▶ **Provided text**

┌────────

June 23, 2016 Posted by | Corruption, Deception, Economics, Timeless or most popular | , , | Leave a comment

The Left and the EU: Why Cling to This Reactionary Institution?

By Joseph Richardson | CounterPunch | June 22, 2016

Why is it that many people who consider themselves left-wing have such difficulty grasping that the EU is a deeply reactionary institution? The mere fact that those running the EU present it as an internationalist venture dedicated to the creation of a world free of nationalist enmities does not make it so. If we want to examine the EU in its proper light, then we should ignore the high-flown rhetoric in which its supporters indulge, and consider its actual record. And what is the record of the EU, once we penetrate the obfuscatory rhetoric about ‘internationalism’ that surrounds EU policy? Without a doubt, that record is one that should cause those on the left now defending it acute embarrassment, as it starkly contradicts the ideals that the left has always claimed to uphold.

Across the Continent, the unelected officials who have usurped the power of national governments and asserted their right to determine the fates of countless millions, through their adherence to the damaging creed of neoliberalism, have wrought suffering on an unimaginable scale, casting millions into poverty and removing the last vestige of dignity people cling to in an economy that has fallen prey to the voracious claims of big business. They have foisted austerity on unwilling populations, creating a cycle of endless unemployment and ever increasing woe, compelling ordinary workers struggling to eke out an existence in the wake of the most painful recession in living memory to shoulder the burden of repaying a debt which was originally incurred as a result of the criminal behaviour of Europe’s financiers. With brazen contempt for the views of the peoples of Europe they claim to serve, they have connived to topple left-wing governments and deny the citizens of the countries most affected by austerity their one remaining means – their inalienable right to elect a government subservient to their will – of resisting the vicious policies that have reduced them to their present abject state.

It is worth detailing the ways in which the actual practice of the EU diverges sharply from the propagandistic image endorsed by elements of the left.

The Crushing of Greece

One word should be engraved on the minds of those who, despite all the evidence to the contrary, persist in believing that the EU is an inherently progressive body: ‘GREECE.’ What the EU did to Greece should have dispelled forever the fanciful idea that such an institution has as its fundamental aim the material welfare of ordinary Europeans. But such is the power of the delusional thinking which holds sway amongst the ‘liberal’ apologists for ‘internationalism’ that nothing it seems, not even the destruction of an entire country, the decimation of its industries, and the despoliation of its people, can shake their belief in the manifest virtues of the EU.

└────────

▶ **The data**
┌────────

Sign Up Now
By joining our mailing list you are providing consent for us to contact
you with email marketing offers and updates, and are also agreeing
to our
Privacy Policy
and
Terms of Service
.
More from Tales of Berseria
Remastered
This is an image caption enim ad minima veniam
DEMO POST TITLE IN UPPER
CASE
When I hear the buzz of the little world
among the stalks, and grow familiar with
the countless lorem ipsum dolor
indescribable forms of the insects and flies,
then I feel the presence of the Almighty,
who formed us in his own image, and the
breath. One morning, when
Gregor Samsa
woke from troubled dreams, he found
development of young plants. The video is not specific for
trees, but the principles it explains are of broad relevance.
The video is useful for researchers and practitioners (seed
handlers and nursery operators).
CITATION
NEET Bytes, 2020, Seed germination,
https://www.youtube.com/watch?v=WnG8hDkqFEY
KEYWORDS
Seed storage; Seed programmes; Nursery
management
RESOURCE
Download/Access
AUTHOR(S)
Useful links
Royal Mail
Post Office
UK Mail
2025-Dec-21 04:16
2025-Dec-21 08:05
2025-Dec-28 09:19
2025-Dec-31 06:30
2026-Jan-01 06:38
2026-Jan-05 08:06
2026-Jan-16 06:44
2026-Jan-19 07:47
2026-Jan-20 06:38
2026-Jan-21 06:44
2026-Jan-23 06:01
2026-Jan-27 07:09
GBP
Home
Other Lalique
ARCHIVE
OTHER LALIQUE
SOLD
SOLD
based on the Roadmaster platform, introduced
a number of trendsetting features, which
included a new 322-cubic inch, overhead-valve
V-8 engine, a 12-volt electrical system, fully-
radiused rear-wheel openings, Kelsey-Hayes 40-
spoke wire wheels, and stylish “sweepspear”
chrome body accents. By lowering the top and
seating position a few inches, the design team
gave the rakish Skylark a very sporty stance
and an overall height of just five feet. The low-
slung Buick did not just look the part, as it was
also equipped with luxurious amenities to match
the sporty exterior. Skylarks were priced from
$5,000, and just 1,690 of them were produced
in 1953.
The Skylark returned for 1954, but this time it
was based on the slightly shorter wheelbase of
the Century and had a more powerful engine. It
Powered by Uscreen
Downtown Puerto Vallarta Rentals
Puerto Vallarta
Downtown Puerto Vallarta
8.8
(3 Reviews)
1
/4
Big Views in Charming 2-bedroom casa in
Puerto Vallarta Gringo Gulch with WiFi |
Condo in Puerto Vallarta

└────────

▶ **What you need to do**
(a) In the EU article, which country does the author say should have ended forever the idea that the EU's basic aim is the material welfare of ordinary Europeans?
(b) From the EU article, retype the stretch from "Why is it that" through "claimed to uphold." with no changes.

▶ **Results by task**
(a) Greece.

(b)
Why is it that many people who consider themselves left-wing have such difficulty grasping that the EU is a deeply reactionary institution? The mere fact that those running the EU present it as an internationalist venture dedicated to the creation of a world free of nationalist enmities does not make it so. If we want to examine the EU in its proper light, then we should ignore the high-flown rhetoric in which its supporters indulge, and consider its actual record. And what is the record of the EU, once we penetrate the obfuscatory rhetoric about ‘internationalism’ that surrounds EU policy? Without a doubt, that record is one that should cause those on the left now defending it acute embarrassment, as it starkly contradicts the ideals that the left has always claimed to uphold.